_Selected excerpt_.
* * *
A late bloomer as far as relationships go, my first encounter with heartbreak came from the track. It was junior year. The district meet: all big Texas sky and girls next to me adjusting hair ties and heat waves shimmering ahead. At that point in my life, I had devoted myself entirely to running. I had skipped every pool party and social gathering for three years to chisel myself into a faster time, a college scholarship, or something I couldn’t quite put my finger on — something that would finally indicate to me I had succeeded. I had won handily the year before, and everyone in the stands anticipated I’d win again. But when the gun went off, and I eased into a pace that should have felt easy given the rigor of my training, my legs stiffened. With each of the eight laps, I grew slower. Girls passed and I watched their ponytails sway across their thin frames. No matter how much I cajoled myself forward, no matter how many times I reminded myself of the years of work I’d put in, my body didn’t respond. I came in close to last.
Usually, at the end of a season, I jumped right back into running, but that loss felt like an irreparable fissure between me and first love. Heartbreak tasted like Coca Cola and boxes of Sour Patch Kids, and sounded like Coldplay’s “Fix You” repeated for melodramatic effect on the bus ride home. Too sad to study splits at night, and having ignored all social situations for years, I found myself reaching for something to fill what felt like a hunger inside me, a gnawing that reminded me of the ways I’d failed, the potential I’d lost. Those nights, I began a ritual of reading in my closet. I devoured books until one or two in the morning. At first, there was an escapist tendency to my reading; I wanted to forget the world I was living in and enter another. But, after weeks and a stack of novels, I realized that the words were guiding me back to solid ground. In reading about the nuances of another’s life, I was far enough removed to engage with what felt like the losses in my own. Slowly, I began to heal. I returned to running and pursued longer distances and faster times, my muscle evolving through training cycles; I’m sure there’s a metaphor for love buried somewhere in there.
* * *
_Exercise requirements_.
In the passage about running and heartbreak, where did the narrator read books at night after the loss? The records that come next are separate material and do not relate to the passage about running.

_Extracted material_.
* * *
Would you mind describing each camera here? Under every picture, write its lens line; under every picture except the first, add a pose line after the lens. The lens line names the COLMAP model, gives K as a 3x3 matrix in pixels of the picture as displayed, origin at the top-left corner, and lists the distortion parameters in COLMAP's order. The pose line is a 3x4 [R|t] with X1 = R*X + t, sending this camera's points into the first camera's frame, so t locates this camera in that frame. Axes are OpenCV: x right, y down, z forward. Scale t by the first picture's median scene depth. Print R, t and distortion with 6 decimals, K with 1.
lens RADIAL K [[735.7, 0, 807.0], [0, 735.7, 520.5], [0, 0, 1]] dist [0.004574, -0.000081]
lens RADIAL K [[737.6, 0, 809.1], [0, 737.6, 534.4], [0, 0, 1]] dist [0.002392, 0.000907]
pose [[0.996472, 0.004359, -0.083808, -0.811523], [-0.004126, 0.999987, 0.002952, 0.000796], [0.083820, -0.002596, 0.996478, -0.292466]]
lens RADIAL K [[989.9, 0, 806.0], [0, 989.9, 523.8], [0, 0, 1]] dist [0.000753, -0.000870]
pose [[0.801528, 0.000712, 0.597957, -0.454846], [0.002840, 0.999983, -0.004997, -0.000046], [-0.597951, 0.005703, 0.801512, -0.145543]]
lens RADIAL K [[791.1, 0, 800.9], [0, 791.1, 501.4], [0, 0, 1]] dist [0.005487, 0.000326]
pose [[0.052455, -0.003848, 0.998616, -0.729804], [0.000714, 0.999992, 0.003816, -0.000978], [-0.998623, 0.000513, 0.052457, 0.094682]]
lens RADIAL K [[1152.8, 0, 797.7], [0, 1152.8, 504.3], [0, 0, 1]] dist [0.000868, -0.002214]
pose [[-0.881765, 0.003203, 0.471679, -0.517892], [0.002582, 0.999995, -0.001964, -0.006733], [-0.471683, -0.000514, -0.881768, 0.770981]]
* * *
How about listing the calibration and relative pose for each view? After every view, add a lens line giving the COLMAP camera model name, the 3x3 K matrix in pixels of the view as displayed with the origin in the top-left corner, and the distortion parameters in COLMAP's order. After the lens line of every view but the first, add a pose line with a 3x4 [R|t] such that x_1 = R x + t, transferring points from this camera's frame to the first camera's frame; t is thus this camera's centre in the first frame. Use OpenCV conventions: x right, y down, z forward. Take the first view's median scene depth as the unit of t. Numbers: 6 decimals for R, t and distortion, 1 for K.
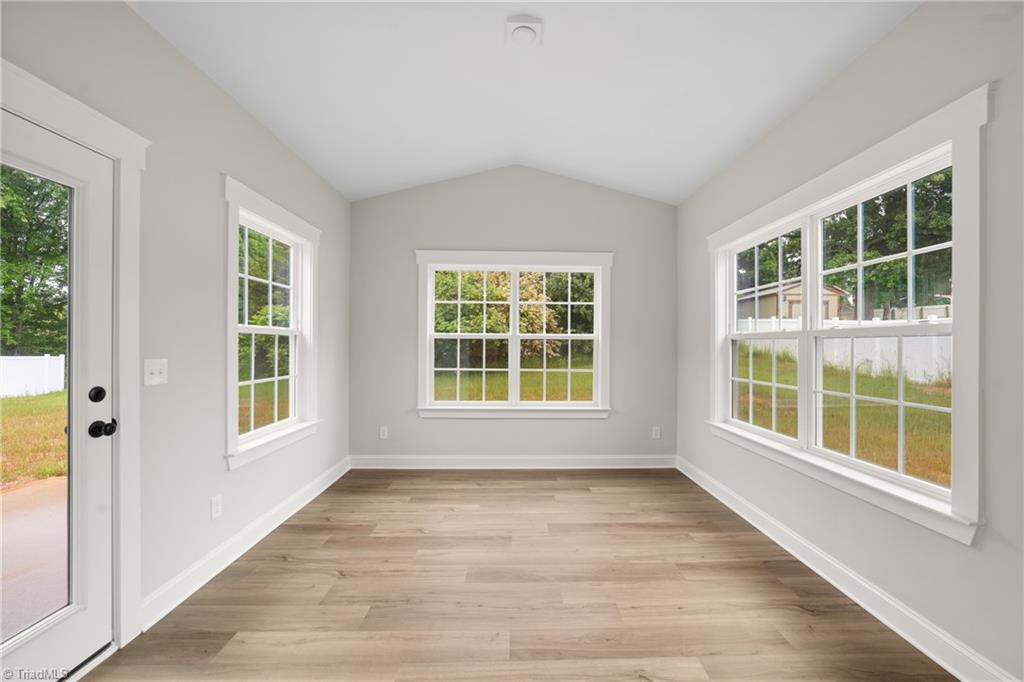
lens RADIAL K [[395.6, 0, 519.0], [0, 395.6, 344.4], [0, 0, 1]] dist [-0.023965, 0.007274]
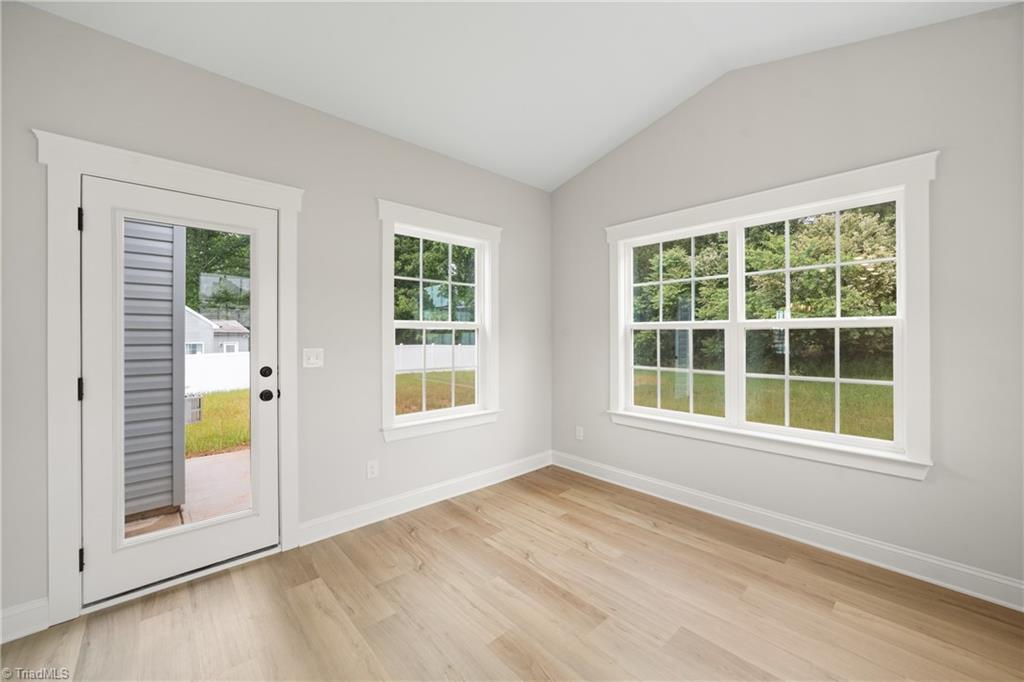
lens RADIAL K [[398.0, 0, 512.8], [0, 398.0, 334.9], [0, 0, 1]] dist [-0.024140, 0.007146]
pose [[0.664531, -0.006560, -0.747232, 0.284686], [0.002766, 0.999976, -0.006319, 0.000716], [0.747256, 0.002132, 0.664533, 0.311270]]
* * *
_Your response_.
In the closet.